Facilitate analysis and processing by providing users with pre-configured compute configurations targeted at specific workloads.

Combined with effective onboarding, approval, and chargeback processes, compute policies can be a foundational component in Databricks platform governance. This guide presents recommendations and best practices to help you create a successful plan for integrating compute policies into your governance framework.

Since governance is unique to each organization’s requirements and existing governance infrastructure, this article begins by covering recommendations that apply commonly to compute policies. The last section of this article discusses specific strategies to address challenges you might see in your environment.

This article discusses the following best practices and recommendations to ensure a successful compute governance rollout:

Create a plan for introducing compute policies in phases to help users transition to a governed environment.
Create a plan for communicating changes for each phase of the compute policies rollout.
Identify compute governance challenges and implement strategies to address those challenges.

Compute policies rollout

Implementing compute policies can present a significant change to the user experience. Databricks recommends a phased approach to help guide users through the transition:

Communicate the upcoming changes and provide users an opportunity to test compute configurations.
Perform a soft rollout.
Incrementally introduce further policy changes.
Perform a hard cutover to an entirely governed environment.

A phased rollout allows users to familiarize themselves with the new policies and prevent disruption to existing workloads. The following diagram is an example of this recommended process:

The following sections provide more detailed information on these stages:

Communicate and test compute policies
Considerations for introducing compute policies
Final rollout

Communicate and test compute policies

Begin the process by communicating the upcoming changes to users. The communication plan should include:

Details on changes that are coming.
Why these changes are happening.
What users will need to do to ensure successful transitioning of workloads.
How to provide feedback about the changes.
A timeline for each stage of the rollout.
At the start of each stage of the phased rollout, communicate further details relevant to that stage.

The following diagram provides an example communication plan for a phased rollout:

Your plan might have different stages depending on your environment and compute policies strategy. This example includes four stages:

Stage 1 includes communicating the plan to users and beginning of testing. Users must have an opportunity to test their current and anticipated workloads on compute that conform to the new policies. You want to identify any issues with existing and planned workloads early in the process.
Stage 2 continues testing along with the rollout of a compute tagging policy.
Stage 3 introduces compute types, in this case specifying compute using T-shirt sizes, for example, small, large, or extra-large compute types.
Stage 4 is the final rollout of compute policies along with complete user documentation.

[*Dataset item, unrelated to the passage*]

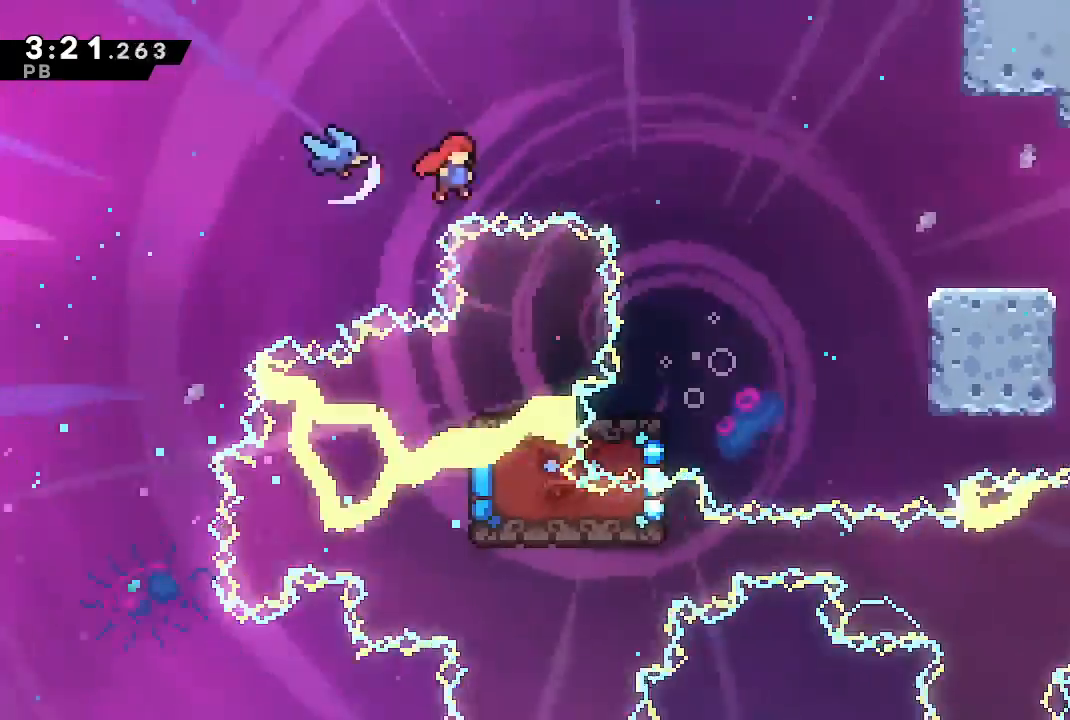
{"buttons": ["CROSS", "DPAD_RIGHT"], "left_stick": "center", "right_stick": "center", "events": [[200, "DPAD_DOWN", "down"], [267, "SQUARE", "down"], [400, "SQUARE", "up"], [433, "DPAD_DOWN", "up"], [500, "CROSS", "down"]]}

Users should also have the opportunity to test their workloads with the planned compute configurations in the initial stage. This testing can help identify existing workloads that have issues running with the proposed policies.

Considerations for introducing compute policies

Consider your current management policies when planning the initial deployment of compute policies. In particular, consider whether you’re moving from an environment where users are restricted from creating compute or a more open environment.

Restrictive environment

In the case of an environment where users haven’t had permissions to create compute, begin by rolling out restrictive policies along with an enablement plan for users. An enablement plan might be computer-based training, workshops, or documentation. Providing users with guidance on best practices for configuring compute will improve their ability to take full advantage of the platform. Policies can be relaxed as users demonstrate compliance and competence with the platform.

Unrestricted environment

Applying policies can be more challenging in an unrestricted environment. Some existing use cases and compute will nearly always fall outside of the new policy’s constraints, so identifying these in a testing or soft rollout stage is crucial.

Users with compute create permissions or access to the unrestricted policy will maintain their access to this policy throughout the soft rollout to ensure all workloads continue to function. Users should use the soft rollout to test all of their workloads with the new policies that will be made available to them.

Be sure to give users a place to submit feedback about the policies. Work with users to refine the policies or define new policies when issues arise.

Final rollout

Remove access to the unrestricted policies for restricted users when the deadline is reached. The rollout of compute policies should now be complete.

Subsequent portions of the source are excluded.